На веранде появилась полная седая женщина, в белоснежном переднике. Она несла скатерть, кувшин молока, за ней Дима нес огромный поднос, и чего-чего только там не было, и все такое вкусное, аппетитное.
— Кто голоден, тот должен работать, пожалуйте помогать, — в голосе Димы звенела, пенилась радость.
Его настроение передалось мне.
— Милости прошу, — сказала Пелагея Ивановна тихим, спокойным голосом и по-русски, по-крестьянски поклонилась мне.
Я помогли ей постелить скатерть, и мы трое живо все выставили на столе.
— А кофе прикажете после? — спросила Пелагея Ивановна, обращаясь к нам обоим.
Дима глазами спросил меня.
— Да, пожалуйста, — ответила я.
— Прошу, — он стоял за моим стулом, точь-в-точь с манерой моего отца в отношении моей матери, и усадил меня за стол.
Меня это страшно взволновало. Сев напротив, он протянул мне блюдо с пирожками, причем глаза его задорно искрились.
— Милостивая Государыня, надеюсь, против Вас сидит не гусар, и вы не будете давиться пирожками?
Я чувствовала, что покраснела, как тогда, но на этот раз мне было очень весело.
— Воображаю, как была я хороша с открытым ртом, готовая проглотить целый пирог.
— О, Вы были очаровательны, на Вашем лице, в глазах было написано: «с мужчинами, а наипаче с гусарами, ни в кафе, ни на улице не знакомлюсь».
Дима все больше и больше поражал меня, иногда он буквально читал мои мысли, угадывал мои желания. Чувство какого-то покоя и уверенности, что он не сделает ничего обидного и даже малейшего неудовольствия не причинит мне, охватило меня. Это был первый мужчина, который совсем не целовал мне рук, при случае или без случая, не искал возможности прикоснуться ко мне, хотя бы краем своей одежды, не смотрел на меня собачьими глазами преданности, не высказывал никакого восхищения и не рассматривал меня глазами знатока лошадей и женщин. Еще, как может быть, Вы уже заметили, он говорил кучеру: «в Лосиноостровскую», «к Пелагее Ивановне», «пришли двуколку», не спрашивая меня, хочу или не хочу. У него все это выходило в виде предложения, то есть, вот, что он может предложить мне сейчас, в данную минуту. Не помню, что именно мне не подошло.

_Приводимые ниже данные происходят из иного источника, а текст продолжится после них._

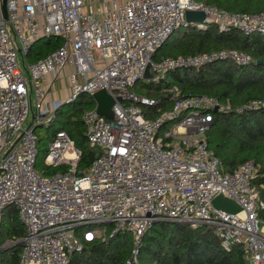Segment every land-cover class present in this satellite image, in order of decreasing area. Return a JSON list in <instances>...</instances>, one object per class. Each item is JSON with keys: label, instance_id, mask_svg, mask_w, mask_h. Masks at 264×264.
<instances>
[{"label": "built area", "instance_id": "obj_1", "mask_svg": "<svg viewBox=\"0 0 264 264\" xmlns=\"http://www.w3.org/2000/svg\"><path fill=\"white\" fill-rule=\"evenodd\" d=\"M185 11L201 12L204 21L187 23ZM6 12L5 20L0 9V222L7 206L17 210L25 228L18 264H68L82 241L118 232L131 234L135 256L142 235L156 221L207 226L223 251L243 245L246 264H264V202L254 184L258 166L248 160L222 174L205 137L214 115L264 109V101L233 108L214 96H181L174 86L168 89L171 108L150 118L143 106L158 101L132 90L139 80L157 83L167 72L215 60L253 62L234 50L152 57L181 27L205 31L213 24L219 32L264 35V12H231L195 0H6ZM50 38L60 40L57 48L28 62L32 45ZM148 64L154 77L145 80ZM67 67L71 92L63 103L104 90L114 101L112 118L99 116L96 104L84 111L87 144L98 149L84 173L76 171L80 152L73 141L55 131L43 162L65 163L68 169L48 177L35 168L32 129L48 127L63 104L57 101L48 112L45 81L57 80ZM218 195L235 201L241 211L214 209L211 200ZM80 228H85L82 240ZM8 244H0V252Z\"/></svg>", "mask_w": 264, "mask_h": 264}, {"label": "trees", "instance_id": "obj_2", "mask_svg": "<svg viewBox=\"0 0 264 264\" xmlns=\"http://www.w3.org/2000/svg\"><path fill=\"white\" fill-rule=\"evenodd\" d=\"M195 1L231 12H264V0ZM173 34L164 43L167 44L164 58L234 50L248 54L253 62L240 66L229 60H215L198 69L167 72L159 82L144 84L146 88L140 94L134 91L139 96L158 101L156 106H143L147 117L153 118L171 108L168 89L174 86L181 96H214L233 108L255 99L264 101V35H244L236 29L219 32L213 24H209L205 31L190 29L189 32L183 31L174 37ZM59 44L58 39H40L32 45L26 60L34 62L55 50ZM94 107L95 103L91 98L80 101L78 97L74 102L63 103L56 108L52 123L45 128L44 135L34 131L38 156L42 151V142L45 139L49 142L53 137L55 131L51 132L49 127L55 124L59 127L58 130L68 135L80 152L76 171L84 173L98 154V149L90 148L87 144L82 121L84 111ZM205 137L208 147L220 163L222 174L232 173L248 160L258 166L254 184L264 202V109L216 114ZM35 168L40 174L51 177L65 172L68 165L61 163L41 168L37 167L36 162ZM260 215L264 217V210ZM24 235L25 229L17 210L7 206L0 222V244L9 242L12 245L0 252L1 264H18L22 251L20 239ZM133 250L130 233L107 234L104 239L82 241V250L73 253L68 264H125L126 261H133L131 264H246L243 245H233L230 251L225 252L211 228H190L182 223L168 221L153 222L142 235L135 256L132 254Z\"/></svg>", "mask_w": 264, "mask_h": 264}, {"label": "water", "instance_id": "obj_3", "mask_svg": "<svg viewBox=\"0 0 264 264\" xmlns=\"http://www.w3.org/2000/svg\"><path fill=\"white\" fill-rule=\"evenodd\" d=\"M0 9H1V13H2L3 18L6 20L7 19L6 0H1ZM184 17H185V20L187 23H190V22L202 23L204 21L203 14L199 11H185ZM256 63H259V61H257ZM153 77H154V74L151 70L150 65L148 64L144 73H143L142 78L145 80H149V79H152ZM91 99L96 104V109H97L98 113L100 114V116L105 117L107 119H111L109 112H110L111 107H112L113 102H114L112 97L109 94H107L104 90H101V91L94 93L91 96ZM36 128H37V126L33 127L32 130H35ZM7 152H6V154H7ZM211 206L214 209L224 211L228 214H237L241 211L240 206L235 201L228 199L222 195H218V196L214 197L211 200ZM174 222L180 223L177 221H174Z\"/></svg>", "mask_w": 264, "mask_h": 264}, {"label": "rangeland", "instance_id": "obj_4", "mask_svg": "<svg viewBox=\"0 0 264 264\" xmlns=\"http://www.w3.org/2000/svg\"><path fill=\"white\" fill-rule=\"evenodd\" d=\"M183 31H185V28L184 27H181V28H179V29H177L175 32H174V34H173V37L175 36V34H179V33H182ZM171 38V37H170ZM168 41V40H167ZM166 41V42H167ZM170 42V41H169ZM166 45L167 44H164V46L162 47V48H160V49H158L157 50V52L155 53V55L152 57V59L154 60V61H159V60H161V59H163L164 57H163V54L166 52V50H167V47H166ZM144 84H146L145 82H143L142 80H139L137 83H136V85L133 87V91H135L136 93H138V94H140V92L141 91H143L146 87V85H144ZM63 81H61V79H59L58 80V82H56V85H55V87H56V95L55 96H57L55 99H53V97H52V95H50V98H49V96L46 98V104H45V108L46 109H48V112H50L51 110H52V108H55L56 106H55V103L57 102V101H60L61 103H63V102H65L64 100H65V98H64V96H62L64 93H65V91H64V93H62V91H63V89L65 90V88H66V95H69L70 94V92H71V86L70 85H66L64 88H63ZM89 99V97H88V95H80L79 96V100L81 101V100H88ZM96 112H97V114L100 116V114L98 113V111H97V109H96ZM109 115L111 116V118H112V112H111V110H110V112H109ZM168 127V125L166 126V127H164V128H162L161 129V131H160V134H162L163 133V131L166 129ZM45 128H47V127H45V126H43V125H40V126H37V128L35 129V133L36 134H41V135H44V132H45ZM50 128V131L51 132H54V131H56V130H58V126L57 125H52V126H50L49 127ZM50 136H51V134H50ZM43 145H42V147H41V152H40V154H39V156H38V158H37V167H41V168H45V164H44V162H43V159H44V156H45V154H46V151L45 150H47V144H48V142H47V140L45 139L43 142ZM102 227H93V229L94 230H99V229H101ZM85 228H81L80 229V231H79V229L77 230V234H78V236L79 237H81V232L84 230ZM6 243H9V242H6ZM8 245H12L11 243H9Z\"/></svg>", "mask_w": 264, "mask_h": 264}, {"label": "crops", "instance_id": "obj_5", "mask_svg": "<svg viewBox=\"0 0 264 264\" xmlns=\"http://www.w3.org/2000/svg\"><path fill=\"white\" fill-rule=\"evenodd\" d=\"M71 68L70 67H67L64 69L63 72L60 73V75H58L59 77L57 78V80H52L53 78L51 76H48L46 81H45V85L47 86V90L49 91V98H50V95H52L53 99H55L57 96L56 95V82H58L59 79H61V81H63V88L66 86V85H70L69 83V79H68V75L70 72H71ZM65 91V93H64ZM66 88L65 90L63 89L62 93H64L62 96H64V98H66L68 95H66ZM56 100V99H55ZM25 229V228H24Z\"/></svg>", "mask_w": 264, "mask_h": 264}]
</instances>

— Отставить, — сказал он просто, без обиды, без настаивания и без вопроса «почему?»
В таких случаях он буквально ждал уже проявления моей воли. С каждой минутой чувствовалось, что мы давно-давно знаем друг друга, потерялись и вновь встретились. Наверное, сестры так чувствуют себя с любимыми и любящими братьями: просто, естественно, весело и так тепло, так радостно. Когда Пелагея Ивановна принесла кофе, на мой молчаливый вопрос он ответил:
— О, она меня знала вот каким, — он показал расстояние с аршин от пола. Пелагея Ивановна относилась к Диме с материнским обожанием, и простота ее обращения с ним соединялась с преданностью старого слуги.
Прекрасен был Красавчик в двуколке, головка маленькая, глаз зоркий, ушки настороже, спина — стрела, а ножка легкая, точеная, птицей унесет. Катались до вечера, доехали до леса.
— Вы ничего не имели бы против поездки верхом вглубь леса, он тянется довольно далеко? — предложил Дима, добавив, — Завтра я очень занят, приезжайте послезавтра утром, пораньше, к Пелагее Ивановне, хорошо?